The billionaire real estate developer has repeatedly refused to reveal his tax returns — at least while he's being audited by the Internal Revenue Service. In the meantime, he told ABC News last week, "I don't think anybody cares, except some members of the press."
But pressure has been ramping up for him to publicize the documents soon. New York Times executive editor Dean Baquet and Washington Post associate editor Bob Woodward said Sunday they'd report on Trump's tax returns even if they went to jail for it, according to CNN. Veteran Peter Kiernan started a $25,000 crowdfunding campaign to be donated to military charities once the GOP candidate releases his taxes, and LinkedIn cofounder Reid Hoffman said Monday he'd contribute five times the amount raised (up to $5 million).
You may be wondering why it's a big deal. Here are six factors that explain the recent buzz around Trump's taxes:
He has a lot of money (probably).
Trump is, as he likes to say, "really rich." In May, he claimed he was worth more than $10 billion and filed a financial disclosure form showing he earned $557 million between then and January 2015, according to a news release. But that didn't take "dividends, interest, capital gains, rents and royalties" into account.
Releasing his taxes would show what his tax rate is as well as what business relationships he has, CNN reported. That might speak to his loyalties as a president.
The IRS isn't stopping him.
The agency told the Huffington Post in February that, contrary to Trump's claims, "nothing prevents individuals from sharing their own tax information." Several media outlets have noted that former President Richard Nixon released his taxes while being audited in the 1970s.
Trump criticized President Barack Obama in 2012 for a lack of transparency.
Four years ago, Trump offered to donate $5 million to charity if Obama made his college transcripts and passport records public by a certain date. At the time, he declared Obama "the least transparent president in the history of this country," Politico reported.
Trump's charitable gifts are hard to track.
When he was Trump's campaign manager, Corey Lewandowski told CNN the mogul had donated more than $100 million to charitable causes. But Washington Post reporter David Fahrenthold recently called more than 300 charities linked to Trump and discovered the candidate had only personally funded one gift between 2008 and May 2016. He hasn't donated to the Donald J. Trump Foundation in eight years, CNN confirmed.
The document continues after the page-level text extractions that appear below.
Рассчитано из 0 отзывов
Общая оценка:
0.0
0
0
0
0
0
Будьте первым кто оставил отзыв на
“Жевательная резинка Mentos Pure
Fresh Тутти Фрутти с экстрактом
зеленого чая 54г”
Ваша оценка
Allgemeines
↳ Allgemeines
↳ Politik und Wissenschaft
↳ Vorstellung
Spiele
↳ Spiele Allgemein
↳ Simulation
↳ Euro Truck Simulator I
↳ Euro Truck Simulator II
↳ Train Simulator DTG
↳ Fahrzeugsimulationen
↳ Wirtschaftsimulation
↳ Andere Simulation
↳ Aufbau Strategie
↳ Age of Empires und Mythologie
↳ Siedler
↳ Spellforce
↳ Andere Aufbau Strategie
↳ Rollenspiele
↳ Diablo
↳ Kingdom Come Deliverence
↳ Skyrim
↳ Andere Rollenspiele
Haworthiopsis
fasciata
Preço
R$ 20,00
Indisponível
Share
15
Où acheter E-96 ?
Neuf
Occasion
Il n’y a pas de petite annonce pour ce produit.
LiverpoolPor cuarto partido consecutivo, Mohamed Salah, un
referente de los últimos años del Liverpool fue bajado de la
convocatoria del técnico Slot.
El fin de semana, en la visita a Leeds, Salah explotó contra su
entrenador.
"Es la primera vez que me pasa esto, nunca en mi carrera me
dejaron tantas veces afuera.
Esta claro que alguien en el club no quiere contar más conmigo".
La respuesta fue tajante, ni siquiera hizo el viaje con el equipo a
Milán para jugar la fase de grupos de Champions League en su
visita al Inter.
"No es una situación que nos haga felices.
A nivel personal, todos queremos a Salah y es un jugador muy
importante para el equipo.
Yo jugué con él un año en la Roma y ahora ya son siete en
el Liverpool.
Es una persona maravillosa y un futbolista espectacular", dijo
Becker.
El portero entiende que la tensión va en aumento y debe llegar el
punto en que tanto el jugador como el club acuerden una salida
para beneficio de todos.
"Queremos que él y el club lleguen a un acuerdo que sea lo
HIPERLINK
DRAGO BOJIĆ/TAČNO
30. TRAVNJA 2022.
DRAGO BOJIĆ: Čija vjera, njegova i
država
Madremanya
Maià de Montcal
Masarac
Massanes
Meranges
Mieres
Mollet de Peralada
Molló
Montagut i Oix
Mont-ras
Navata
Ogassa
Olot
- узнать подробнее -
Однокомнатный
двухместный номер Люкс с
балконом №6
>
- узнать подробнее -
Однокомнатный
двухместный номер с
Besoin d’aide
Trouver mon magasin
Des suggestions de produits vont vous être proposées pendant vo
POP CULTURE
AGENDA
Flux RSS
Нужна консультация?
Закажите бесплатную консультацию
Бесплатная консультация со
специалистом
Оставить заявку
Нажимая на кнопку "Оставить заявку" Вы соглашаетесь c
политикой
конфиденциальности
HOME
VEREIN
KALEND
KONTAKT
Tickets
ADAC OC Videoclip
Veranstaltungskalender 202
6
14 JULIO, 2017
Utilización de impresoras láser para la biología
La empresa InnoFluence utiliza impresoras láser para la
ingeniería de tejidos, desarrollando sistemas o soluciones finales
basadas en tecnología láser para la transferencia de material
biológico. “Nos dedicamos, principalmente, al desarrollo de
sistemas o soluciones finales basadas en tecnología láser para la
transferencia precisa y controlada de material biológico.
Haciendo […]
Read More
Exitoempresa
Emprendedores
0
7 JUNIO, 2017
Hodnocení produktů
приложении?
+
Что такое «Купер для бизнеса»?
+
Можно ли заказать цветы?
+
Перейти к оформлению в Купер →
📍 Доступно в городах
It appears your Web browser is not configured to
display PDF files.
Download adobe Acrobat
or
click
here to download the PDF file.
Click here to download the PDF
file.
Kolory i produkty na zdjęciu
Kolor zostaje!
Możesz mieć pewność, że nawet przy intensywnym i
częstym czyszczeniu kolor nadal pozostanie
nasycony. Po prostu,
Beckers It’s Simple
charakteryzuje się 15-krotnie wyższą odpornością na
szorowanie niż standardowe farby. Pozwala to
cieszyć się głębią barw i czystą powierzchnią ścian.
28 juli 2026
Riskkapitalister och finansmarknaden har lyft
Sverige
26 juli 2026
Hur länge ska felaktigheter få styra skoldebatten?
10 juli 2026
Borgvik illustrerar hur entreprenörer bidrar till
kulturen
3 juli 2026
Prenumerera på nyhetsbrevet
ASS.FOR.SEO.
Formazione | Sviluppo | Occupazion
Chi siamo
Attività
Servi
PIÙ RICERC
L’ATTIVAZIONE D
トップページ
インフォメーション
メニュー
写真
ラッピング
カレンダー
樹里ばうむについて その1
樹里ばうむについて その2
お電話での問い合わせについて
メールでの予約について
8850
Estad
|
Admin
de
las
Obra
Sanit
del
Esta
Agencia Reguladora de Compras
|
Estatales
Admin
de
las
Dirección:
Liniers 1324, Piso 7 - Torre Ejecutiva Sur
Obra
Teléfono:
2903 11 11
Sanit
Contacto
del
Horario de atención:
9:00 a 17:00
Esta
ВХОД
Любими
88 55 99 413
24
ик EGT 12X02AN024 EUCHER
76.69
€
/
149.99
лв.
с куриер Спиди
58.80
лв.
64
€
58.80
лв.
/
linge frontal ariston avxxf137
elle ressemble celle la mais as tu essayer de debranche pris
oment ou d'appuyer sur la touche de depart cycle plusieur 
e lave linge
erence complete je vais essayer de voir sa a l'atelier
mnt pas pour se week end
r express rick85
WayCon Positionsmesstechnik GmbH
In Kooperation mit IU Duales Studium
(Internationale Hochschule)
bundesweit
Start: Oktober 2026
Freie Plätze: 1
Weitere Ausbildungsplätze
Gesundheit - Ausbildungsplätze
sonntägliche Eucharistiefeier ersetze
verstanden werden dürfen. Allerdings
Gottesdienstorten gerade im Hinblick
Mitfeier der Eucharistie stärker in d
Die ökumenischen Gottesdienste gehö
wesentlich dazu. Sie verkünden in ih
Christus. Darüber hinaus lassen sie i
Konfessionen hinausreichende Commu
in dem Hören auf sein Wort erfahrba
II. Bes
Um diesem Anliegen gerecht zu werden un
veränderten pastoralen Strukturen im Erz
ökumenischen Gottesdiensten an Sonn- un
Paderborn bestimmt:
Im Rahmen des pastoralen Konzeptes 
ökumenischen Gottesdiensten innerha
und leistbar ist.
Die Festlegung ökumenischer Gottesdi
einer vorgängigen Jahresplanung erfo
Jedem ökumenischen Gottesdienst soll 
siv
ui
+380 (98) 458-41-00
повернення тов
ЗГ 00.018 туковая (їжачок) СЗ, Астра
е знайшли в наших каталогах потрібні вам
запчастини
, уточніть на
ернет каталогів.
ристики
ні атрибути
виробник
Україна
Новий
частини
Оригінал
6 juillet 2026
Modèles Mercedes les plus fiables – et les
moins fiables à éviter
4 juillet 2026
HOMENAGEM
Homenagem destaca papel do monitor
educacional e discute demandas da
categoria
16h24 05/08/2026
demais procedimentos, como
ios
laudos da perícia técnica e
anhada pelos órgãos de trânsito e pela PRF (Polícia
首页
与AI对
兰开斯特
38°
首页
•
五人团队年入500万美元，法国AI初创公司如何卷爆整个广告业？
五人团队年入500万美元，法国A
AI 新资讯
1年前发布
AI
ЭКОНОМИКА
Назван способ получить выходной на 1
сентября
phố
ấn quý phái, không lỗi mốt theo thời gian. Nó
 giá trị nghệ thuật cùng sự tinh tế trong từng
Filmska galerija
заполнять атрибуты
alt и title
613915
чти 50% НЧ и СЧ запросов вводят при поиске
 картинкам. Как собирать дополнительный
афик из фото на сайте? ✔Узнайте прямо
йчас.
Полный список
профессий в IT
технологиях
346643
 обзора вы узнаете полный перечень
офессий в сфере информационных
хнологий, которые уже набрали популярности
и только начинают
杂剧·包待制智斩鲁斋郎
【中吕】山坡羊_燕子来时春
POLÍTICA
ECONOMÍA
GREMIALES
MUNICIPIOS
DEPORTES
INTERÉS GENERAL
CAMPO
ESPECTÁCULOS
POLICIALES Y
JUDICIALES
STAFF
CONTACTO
His rival has already released hers.
Democrat Hillary Clinton published her 2015 tax return in August, showing $10.6 million in income. Her website notes that, between various campaigns for her and her husband, former president Bill Clinton, their taxes have been public since 1977.
People want to see them.
It's not just pundits and journalists clamoring for Trump's taxes: In a Morning Consult poll from May, about two-thirds of voters said they thought presidential candidates should have to reveal their tax returns. That's given Clinton ammunition to call for the release of the documents.
"The burden is on him, and indeed for the rest of us in the campaign on our side, the press, the public, to demand what a big majority of the public says they want," USA Today reported she said Sept. 6.